Lors de la vente du véhicule par M. Z à M. Y, le 30 mars 2017, le kilométrage indiqué à M. Y était donc déjà erroné, la modification du kilométrage réel étant intervenue entre le 15 février 2014 et le 19 août 2014.
Or, en présence de la mention d’un kilométrage sans spécification d’une clause de kilométrage garanti ou non garanti, le kilométrage erroné constitue un manquement à l’obligation de livraison conforme de sorte que M. X est fondé à obtenir la résolution de la vente conclue avec M. Z et la restitution du prix perçu par celui-ci-ci soit la somme de 6 500 €, le jugement étant infirmé de ce chef.
M. X, qui fonde sa demande en dommages et intérêts envers M. Z sur l’article 1645 du code civil applicable uniquement en matière de vices cachés, sera débouté de ce chef de demande.
M. Z qui succombe devra supporter les dépens de première instance et d’appel, avec recouvrement dans les conditions de l’article 699 du code de procédure civile.

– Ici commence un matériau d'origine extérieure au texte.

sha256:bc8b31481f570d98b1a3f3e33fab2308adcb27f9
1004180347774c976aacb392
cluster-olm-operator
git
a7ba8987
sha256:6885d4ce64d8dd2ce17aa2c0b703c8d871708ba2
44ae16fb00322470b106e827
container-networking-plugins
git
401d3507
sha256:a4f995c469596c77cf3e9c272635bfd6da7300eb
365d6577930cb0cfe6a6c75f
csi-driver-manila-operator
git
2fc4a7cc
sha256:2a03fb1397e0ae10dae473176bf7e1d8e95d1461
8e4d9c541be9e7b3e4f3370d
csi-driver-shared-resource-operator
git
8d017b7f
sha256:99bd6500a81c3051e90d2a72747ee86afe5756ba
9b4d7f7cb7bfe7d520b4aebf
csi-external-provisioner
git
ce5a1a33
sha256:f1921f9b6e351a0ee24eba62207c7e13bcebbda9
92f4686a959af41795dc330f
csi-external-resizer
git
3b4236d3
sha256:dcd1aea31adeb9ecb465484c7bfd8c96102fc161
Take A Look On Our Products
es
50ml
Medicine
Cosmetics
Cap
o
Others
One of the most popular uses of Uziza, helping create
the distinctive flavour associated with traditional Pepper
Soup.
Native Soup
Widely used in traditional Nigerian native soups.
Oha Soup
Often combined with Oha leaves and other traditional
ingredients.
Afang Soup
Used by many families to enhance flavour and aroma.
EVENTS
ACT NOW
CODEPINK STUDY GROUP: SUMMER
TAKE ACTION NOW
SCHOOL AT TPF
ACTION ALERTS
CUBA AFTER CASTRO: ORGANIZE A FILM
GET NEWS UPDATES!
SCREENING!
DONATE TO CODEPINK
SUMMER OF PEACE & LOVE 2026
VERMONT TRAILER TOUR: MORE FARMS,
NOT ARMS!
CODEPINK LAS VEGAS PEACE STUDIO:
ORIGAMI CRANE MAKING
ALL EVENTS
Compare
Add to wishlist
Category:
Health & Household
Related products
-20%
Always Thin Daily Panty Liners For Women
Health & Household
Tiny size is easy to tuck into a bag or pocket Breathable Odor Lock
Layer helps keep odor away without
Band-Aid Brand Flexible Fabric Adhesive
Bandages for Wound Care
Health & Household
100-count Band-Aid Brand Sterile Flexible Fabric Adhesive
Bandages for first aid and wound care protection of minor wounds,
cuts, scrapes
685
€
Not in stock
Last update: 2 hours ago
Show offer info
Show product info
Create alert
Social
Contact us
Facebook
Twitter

M. X, qui succombe dans ses demandes à l’égard de M. Y, devra verser à celui-ci la somme de 1500 € au titre des frais irrépétibles exposés en cause d’appel.
M. Z sera quant à lui condamné à verser à M. X une somme identique sur le même fondement.
PAR CES MOTIFS
La Cour,
Confirme le jugement sauf en ce qu’il a rejeté les demandes envers M. Z et en ce qu’il a condamné M. X aux dépens,
Statuant à nouveau et y ajoutant,
Constate que M. X ne demande plus à être relevé et garanti par M. Z,
Prononce la résolution de la vente du véhicule BMW, modèle série 5, immatriculé E-133-AK, conclue entre M. X et M. Z le 30 mars 2017,
Condamne M. Z à verser à M. X la somme de 6500 € au titre de la restitution du prix de vente,
Dit qu’une fois en possession du véhicule, M. X devra laisser celui-ci à la disposition de M. Z, l’enlèvement de ce dernier étant à la charge de M. Z,
Déboute M. X de sa demande en dommages et intérêts envers M. Z,
Condamne M. X à verser à M. Y la somme de 1500 € en application de l’article 700 1° du code de procédure civile,
Condamne M. Z à verser à M. X la somme de 1500 € au titre de l’article 700 1° du code de procédure civile,
Condamne M. Z aux dépens de première instance et d’appel avec recouvrement dans les conditions de l’article 699 du code de procédure civile.